**EXCERPTED TEXT:**
────────────────────────────────────────

- Quick reference project.
- This is the old retail case study before it was re implemented with apache Spark.
- Uses the Cloudera Quickstart 5.13.0 VM to run.
- Find total Promotion sales generated on weekdays and weekends for each region, year & month
- Find the most popular promotion which generated highest sales in each region
- a. Load retail data from food_mart database into MySQL.
- b. Extract following columns from Promotion table in Food mart DB using SQOOP.
PromotionID, Promotion Name, Promotion Cost
- c. Extract following columns from Sales_Fact_1997 & Sales_Fact_1998 tables in Food mart DB using SQOOP.
Region_id, ProductID, StoreID, PromotionID, Store Sales, the_day (day of week), the_month, the_year
- a. Use the file loaded from Sqoop as input
- b. In the Mapper Class, filter out sales records which are not part of any promotion.

────────────────────────────────────────

**Extracted data entries:**

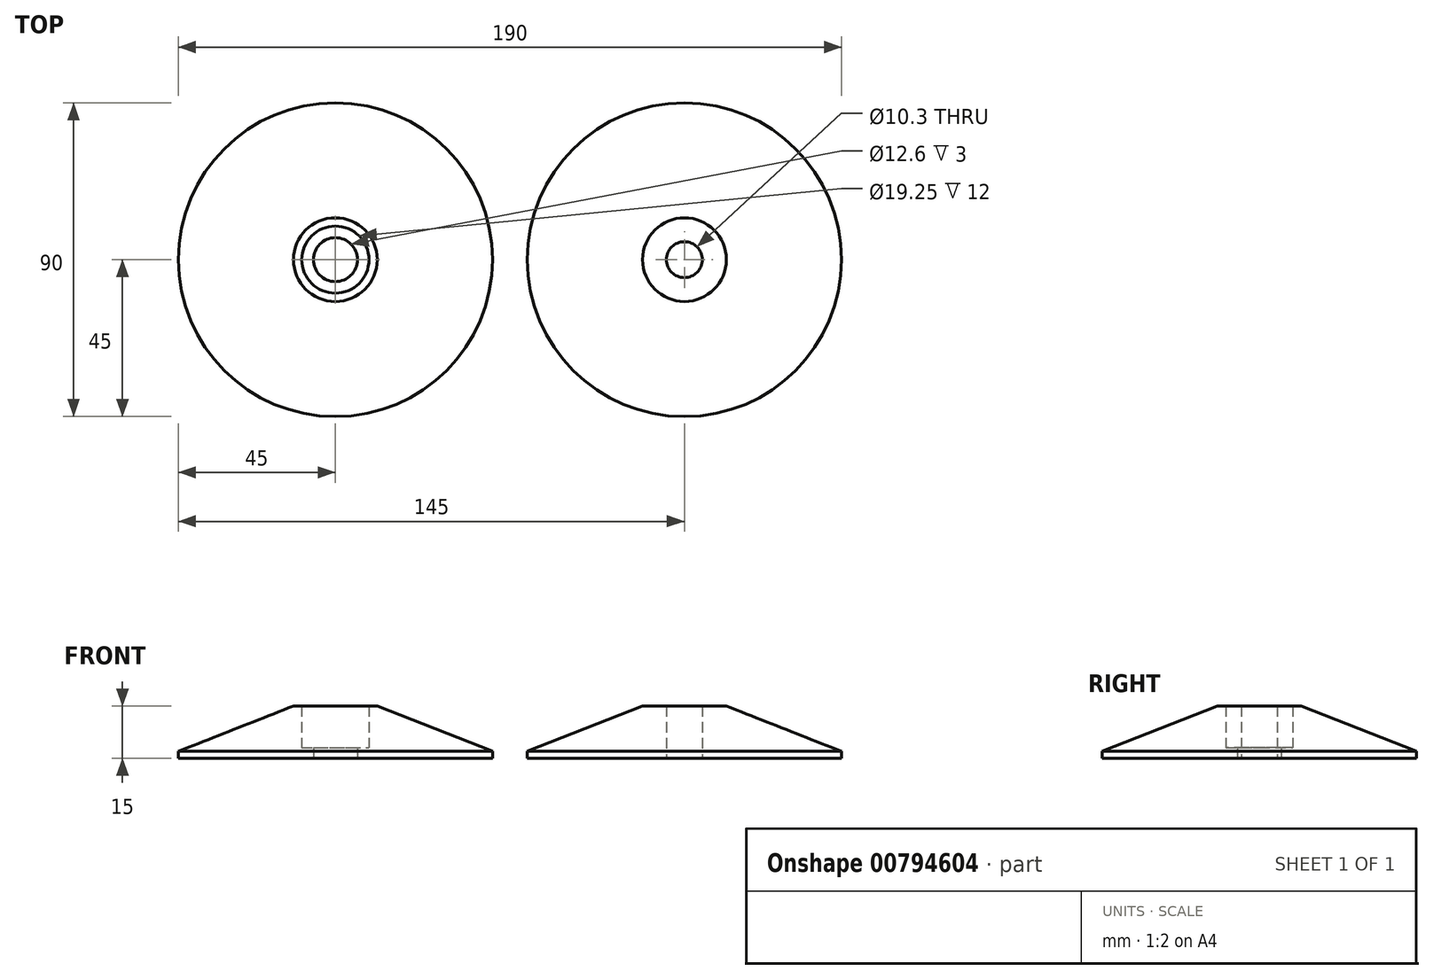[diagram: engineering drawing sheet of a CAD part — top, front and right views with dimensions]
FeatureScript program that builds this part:
annotation { "Feature Type Name" : "Feature", "Feature Type Description" : "" }
export const myFeature = defineFeature(function(context is Context, id is Id, definition is map)
    precondition{}
    {
        {
            var Q0;
            Q0=qCreatedBy(makeId("Front.planeOp"),FACE);
            var sketch = newSketch(context, id + "F0", { "sketchPlane" : qUnion([Q0])});
            skLineSegment(sketch, "E0", {"start": v(0, 0) * mm, "end": v(0, 21.42) * mm, "construction": true});
            skLineSegment(sketch, "E1", {"start": v(0, 0) * mm, "end": v(45, 0) * mm});
            skLineSegment(sketch, "E2", {"start": v(45, 0) * mm, "end": v(45, 2) * mm});
            skLineSegment(sketch, "E3", {"start": v(45, 2) * mm, "end": v(12, 15) * mm});
            skLineSegment(sketch, "E4", {"start": v(12, 15) * mm, "end": v(0, 15) * mm});
            skLineSegment(sketch, "E5", {"start": v(0, 15) * mm, "end": v(0, 0) * mm});
            skSolve(sketch);
        }
        {
            var Q0;
            Q0 = qSketchRegion(id + "F0", true);
            var Q1;
            Q1=sQuery(id+"F0.wireOp",EDGE,"E0");
            revolve(context, id + "F1", {"surfaceOperationType" : NewSurfaceOperationType.NEW, "entities" : qUnion([Q0]), "axis" : qUnion([Q1]), "revolveType" : RevolveType.FULL});
        }
        {
            var Q0;
            Q0=makeQuery(id+"F1.opRevolve","SWEPT_FACE",FACE,{"disambiguationData":[OSD([sQuery(id+"F0.wireOp",EDGE,"E4")])]});
            var sketch = newSketch(context, id + "F2", { "sketchPlane" : qUnion([Q0])});
            skPoint(sketch, "E6", {"position": v(0, 0) * mm});
            skSolve(sketch);
        }
        {
            var Q0;
            Q0=sQuery(id+"F2.wireOp",VERTEX,"E6");
            var Q1;
            Q1=makeQuery(id+"F1.opRevolve","SWEPT_BODY",BODY,{"disambiguationData":[OSD([sQuery(id+"F0.wireOp",EDGE,"E1"),sQuery(id+"F0.wireOp",EDGE,"E2"),sQuery(id+"F0.wireOp",EDGE,"E3"),sQuery(id+"F0.wireOp",EDGE,"E4"),sQuery(id+"F0.wireOp",EDGE,"E5")])]});
            hole(context, id + "F3", {"style" : HoleStyle.C_BORE, "endStyle" : HoleEndStyle.THROUGH, "standardTappedOrClearance" : lookupTablePath({ "standard" : "ISO", "fit" : "Close", "size" : "M12", "type" : "Clearance" }), "standardBlindInLast" : lookupTablePath({ "fit" : "Close", "standard" : "ISO", "size" : "M12", "type" : "Clearance" }), "holeDiameter" : 12.6 * mm, "cBoreDiameter" : 19.25 * mm, "cBoreDepth" : 12 * mm, "majorDiameter" : 5 * mm, "isTappedThrough" : true, "tappedDepth" : 10.5 * mm, "tapClearance" : 3, "locations" : qUnion([Q0]), "scope" : qUnion([Q1]), "startStyle" : HoleStartStyle.SKETCH});
        }
        {
            var Q0;
            Q0=makeQuery(id+"F1.opRevolve","SWEPT_BODY",BODY,{"disambiguationData":[OSD([sQuery(id+"F0.wireOp",EDGE,"E1"),sQuery(id+"F0.wireOp",EDGE,"E2"),sQuery(id+"F0.wireOp",EDGE,"E3"),sQuery(id+"F0.wireOp",EDGE,"E4"),sQuery(id+"F0.wireOp",EDGE,"E5")])]});
            transform(context, id + "F4", {"entities" : qUnion([Q0]), "transformType" : TransformType.TRANSLATION_3D, "dx" : 100 * mm, "dy" : 0 * mm, "dz" : 0 * mm, "makeCopy" : true});
        }
        {
            var Q0;
            Q0=makeQuery(id+"F4.opPattern","COPY",BODY,{"derivedFrom":makeQuery(id+"F1.opRevolve","SWEPT_BODY",BODY,{"disambiguationData":[OSD([sQuery(id+"F0.wireOp",EDGE,"E1"),sQuery(id+"F0.wireOp",EDGE,"E2"),sQuery(id+"F0.wireOp",EDGE,"E3"),sQuery(id+"F0.wireOp",EDGE,"E4"),sQuery(id+"F0.wireOp",EDGE,"E5")])]}),"instanceName":"1"});
            deleteBodies(context, id + "F5", {"entities" : qUnion([Q0])});
        }
        {
            var Q0;
            Q0=qCreatedBy(makeId("Front.planeOp"),FACE);
            var sketch = newSketch(context, id + "F6", { "sketchPlane" : qUnion([Q0])});
            skPoint(sketch, "E7", {"position": v(0, 0) * mm});
            skPoint(sketch, "E8", {"position": v(100, 0) * mm});
            skLineSegment(sketch, "E9", {"start": v(100, 0) * mm, "end": v(100, 15) * mm, "construction": true});
            skLineSegment(sketch, "E10", {"start": v(100, 0) * mm, "end": v(145, 0) * mm});
            skLineSegment(sketch, "E11", {"start": v(145, 0) * mm, "end": v(145, 2) * mm});
            skLineSegment(sketch, "E12", {"start": v(145, 2) * mm, "end": v(112, 15) * mm});
            skLineSegment(sketch, "E13", {"start": v(112, 15) * mm, "end": v(100, 15) * mm});
            skLineSegment(sketch, "E14", {"start": v(100, 15) * mm, "end": v(100, 0) * mm});
            skSolve(sketch);
        }
        {
            var Q0;
            Q0 = qSketchRegion(id + "F6", true);
            var Q1;
            Q1=sQuery(id+"F6.wireOp",EDGE,"E14");
            revolve(context, id + "F7", {"surfaceOperationType" : NewSurfaceOperationType.NEW, "entities" : qUnion([Q0]), "axis" : qUnion([Q1]), "revolveType" : RevolveType.FULL});
        }
        {
            var Q0;
            Q0=makeQuery(id+"F7.opRevolve","SWEPT_FACE",FACE,{"disambiguationData":[OSD([sQuery(id+"F6.wireOp",EDGE,"E13")])]});
            var sketch = newSketch(context, id + "F8", { "sketchPlane" : qUnion([Q0])});
            skPoint(sketch, "E15", {"position": v(100, 0) * mm});
            skSolve(sketch);
        }
        {
            var Q0;
            Q0=sQuery(id+"F8.wireOp",VERTEX,"E15");
            var Q1;
            Q1=makeQuery(id+"F7.opRevolve","SWEPT_BODY",BODY,{"disambiguationData":[OSD([sQuery(id+"F6.wireOp",EDGE,"E10"),sQuery(id+"F6.wireOp",EDGE,"E11"),sQuery(id+"F6.wireOp",EDGE,"E12"),sQuery(id+"F6.wireOp",EDGE,"E13"),sQuery(id+"F6.wireOp",EDGE,"E14")])]});
            hole(context, id + "F9", {"style" : HoleStyle.SIMPLE, "endStyle" : HoleEndStyle.THROUGH, "standardTappedOrClearance" : lookupTablePath({ "standard" : "ISO", "engagement" : "75%", "pitch" : "1.75 mm", "size" : "M12", "type" : "Tapped" }), "standardBlindInLast" : lookupTablePath({ "standard" : "ISO", "engagement" : "75%", "pitch" : "1.75 mm", "size" : "M12", "type" : "Tapped" }), "holeDiameter" : 10.3 * mm, "majorDiameter" : 12 * mm, "showTappedDepth" : true, "isTappedThrough" : true, "tappedDepth" : 10.5 * mm, "tapClearance" : 3, "locations" : qUnion([Q0]), "scope" : qUnion([Q1]), "startStyle" : HoleStartStyle.SKETCH});
        }
    });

────────────────────────────────────────

**BRIEF:**
According to the retail case study notes, which virtual machine does the project use to run?

**OUTPUT FOR THIS EXERCISE:**
The Cloudera Quickstart 5.13.0 VM.